The link-sharing setting matters because it changes the exposure model before a user has made an affirmative choice. "Anyone with a link" is not the same as fully public, but it is also not restricted access. It creates a shareable object that can move beyond the original audience through forwarding, chat, email, or accidental paste into the wrong place. For technical teams, that raises the chance of unintended disclosure even when the app is being used for routine internal notes.

The training default matters just as much. According to the reporting, Granola includes user notes in internal AI training unless users explicitly opt out. That turns content entered for one purpose—capturing and summarizing meetings—into input for a separate product-improvement pipeline. From a governance standpoint, that is a material distinction. It affects data-use expectations, retention analysis, and whether a team sees the system as a closed workspace or as a source of model-training material.

The friction here is the story. Opt-out systems are not neutral just because they are documented. They rely on users noticing the setting, understanding what it does, and changing it. In practice, many people will not revisit defaults after onboarding, which means the starting configuration becomes the effective policy. That is why privacy language in the UI can be misleading when the default behavior still broadens access and reuse.

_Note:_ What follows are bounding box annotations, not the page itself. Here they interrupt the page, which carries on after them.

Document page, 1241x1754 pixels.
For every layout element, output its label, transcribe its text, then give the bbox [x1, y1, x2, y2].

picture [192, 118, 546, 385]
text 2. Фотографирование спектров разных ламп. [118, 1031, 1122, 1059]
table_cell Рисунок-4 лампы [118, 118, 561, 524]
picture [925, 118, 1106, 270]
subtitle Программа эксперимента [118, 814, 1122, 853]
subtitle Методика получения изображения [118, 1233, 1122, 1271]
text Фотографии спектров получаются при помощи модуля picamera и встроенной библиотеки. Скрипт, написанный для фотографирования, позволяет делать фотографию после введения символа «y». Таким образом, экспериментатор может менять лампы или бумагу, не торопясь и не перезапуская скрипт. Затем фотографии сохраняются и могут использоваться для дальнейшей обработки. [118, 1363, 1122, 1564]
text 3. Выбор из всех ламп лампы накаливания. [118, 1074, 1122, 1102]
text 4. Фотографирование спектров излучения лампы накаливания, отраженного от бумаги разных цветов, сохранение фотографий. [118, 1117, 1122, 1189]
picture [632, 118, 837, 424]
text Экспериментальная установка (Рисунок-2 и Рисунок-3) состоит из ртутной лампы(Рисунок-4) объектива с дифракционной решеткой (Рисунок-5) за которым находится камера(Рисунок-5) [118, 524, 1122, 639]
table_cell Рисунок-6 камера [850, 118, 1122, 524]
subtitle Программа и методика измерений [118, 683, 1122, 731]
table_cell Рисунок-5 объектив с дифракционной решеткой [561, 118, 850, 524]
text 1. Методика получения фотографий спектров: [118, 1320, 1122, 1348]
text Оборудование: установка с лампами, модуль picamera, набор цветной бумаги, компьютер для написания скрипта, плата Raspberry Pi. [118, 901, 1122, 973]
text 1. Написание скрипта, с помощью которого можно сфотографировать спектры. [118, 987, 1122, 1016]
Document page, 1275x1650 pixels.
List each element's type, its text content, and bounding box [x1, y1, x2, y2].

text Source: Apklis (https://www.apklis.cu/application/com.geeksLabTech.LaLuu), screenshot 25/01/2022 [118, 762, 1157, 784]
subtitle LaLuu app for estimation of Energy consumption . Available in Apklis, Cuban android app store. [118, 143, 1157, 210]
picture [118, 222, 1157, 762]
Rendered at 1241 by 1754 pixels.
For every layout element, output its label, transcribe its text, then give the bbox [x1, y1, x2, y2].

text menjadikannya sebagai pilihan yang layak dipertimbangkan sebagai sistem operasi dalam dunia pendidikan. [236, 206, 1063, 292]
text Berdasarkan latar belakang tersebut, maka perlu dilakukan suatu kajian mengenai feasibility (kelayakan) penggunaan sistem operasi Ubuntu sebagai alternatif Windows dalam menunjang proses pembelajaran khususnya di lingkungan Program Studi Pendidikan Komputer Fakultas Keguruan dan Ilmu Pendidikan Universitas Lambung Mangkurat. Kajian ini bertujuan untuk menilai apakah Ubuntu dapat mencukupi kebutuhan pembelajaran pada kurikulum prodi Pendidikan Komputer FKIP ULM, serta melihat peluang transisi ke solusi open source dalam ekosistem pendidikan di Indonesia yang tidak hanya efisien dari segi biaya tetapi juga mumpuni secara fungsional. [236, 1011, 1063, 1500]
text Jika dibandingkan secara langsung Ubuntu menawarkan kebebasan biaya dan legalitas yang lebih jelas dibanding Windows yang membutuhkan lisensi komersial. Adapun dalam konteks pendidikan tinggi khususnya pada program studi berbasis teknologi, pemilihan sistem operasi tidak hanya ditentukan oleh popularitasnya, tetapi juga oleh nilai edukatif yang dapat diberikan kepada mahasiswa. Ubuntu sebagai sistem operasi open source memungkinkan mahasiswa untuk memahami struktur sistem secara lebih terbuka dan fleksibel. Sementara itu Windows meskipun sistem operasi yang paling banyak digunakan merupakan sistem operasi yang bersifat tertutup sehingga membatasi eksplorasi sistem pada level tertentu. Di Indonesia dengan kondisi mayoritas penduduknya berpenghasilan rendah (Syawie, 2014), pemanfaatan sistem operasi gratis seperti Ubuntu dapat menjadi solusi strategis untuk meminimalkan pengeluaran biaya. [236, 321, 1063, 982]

For AI note-taking products, this is the real technical tension: the features that make the app useful often depend on broader data access, persistent retention, and reuse across systems. Collaboration requires sharing. Model improvement benefits from more labeled, real-world content. But those same design choices also expand the trust surface. They determine whether the product behaves like a personal assistant, a shared workspace, or a data source feeding an improvement loop.

That distinction is especially important for enterprise buyers. A tool whose notes are link-viewable by default and whose content may enter training unless opted out is not just another lightweight productivity app in procurement terms. It triggers questions about access control, retention, downstream use, and whether employees can realistically control where sensitive meeting content goes. Security and compliance teams will read that as a controlled-risk deployment, not a casual default.

None of this means every AI note app works this way, or that the feature set is inherently inappropriate. It does mean that the trust profile of these products is being shaped less by policy pages than by operational choices embedded in the UX. Granola’s defaults show how easily a "private" positioning can be undercut by settings that favor shareability and model improvement over least-privilege design.

For technical readers, that is the point: this is not just bad UX. It is a product-design decision that changes the app’s governance posture before a user ever reads the terms.